** Opening The records block **

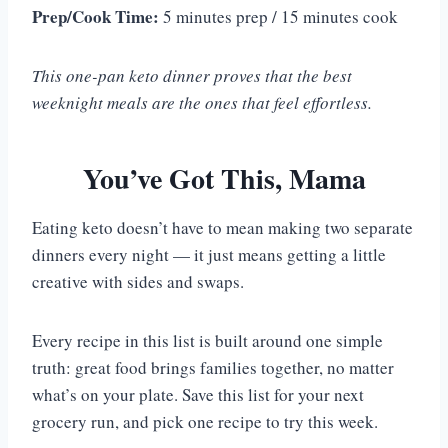
Prep/Cook Time:
5 minutes prep / 15 minutes cook
This one-pan keto dinner proves that the best
weeknight meals are the ones that feel effortless.
You’ve Got This, Mama
Eating keto doesn’t have to mean making two separate
dinners every night — it just means getting a little
creative with sides and swaps.
Every recipe in this list is built around one simple
truth: great food brings families together, no matter
what’s on your plate. Save this list for your next
grocery run, and pick one recipe to try this week.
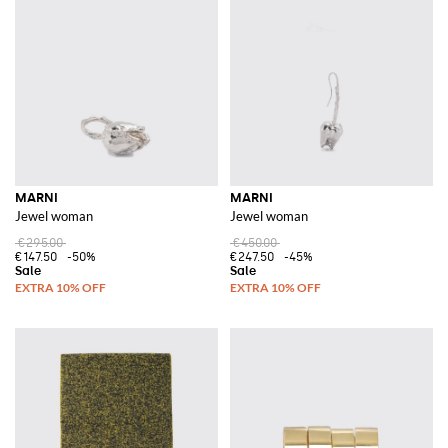
MARNI
MARNI
Jewel woman
Jewel woman
€295.00
€450.00
€147.50
-50%
€247.50
-45%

** Closing The records block **

• [Required work]
Rewrite the text read from the rows above as a JSON list of strings, with one string per line and blank lines omitted. Include every row, but leave the pictures out of the answer.

• [Exercise solution]
[
  "Prep/Cook Time:",
  "5 minutes prep / 15 minutes cook",
  "This one-pan keto dinner proves that the best",
  "weeknight meals are the ones that feel effortless.",
  "You’ve Got This, Mama",
  "Eating keto doesn’t have to mean making two separate",
  "dinners every night — it just means getting a little",
  "creative with sides and swaps.",
  "Every recipe in this list is built around one simple",
  "truth: great food brings families together, no matter",
  "what’s on your plate. Save this list for your next",
  "grocery run, and pick one recipe to try this week.",
  "MARNI",
  "MARNI",
  "Jewel woman",
  "Jewel woman",
  "€295.00",
  "€450.00",
  "€147.50",
  "-50%",
  "€247.50",
  "-45%"
]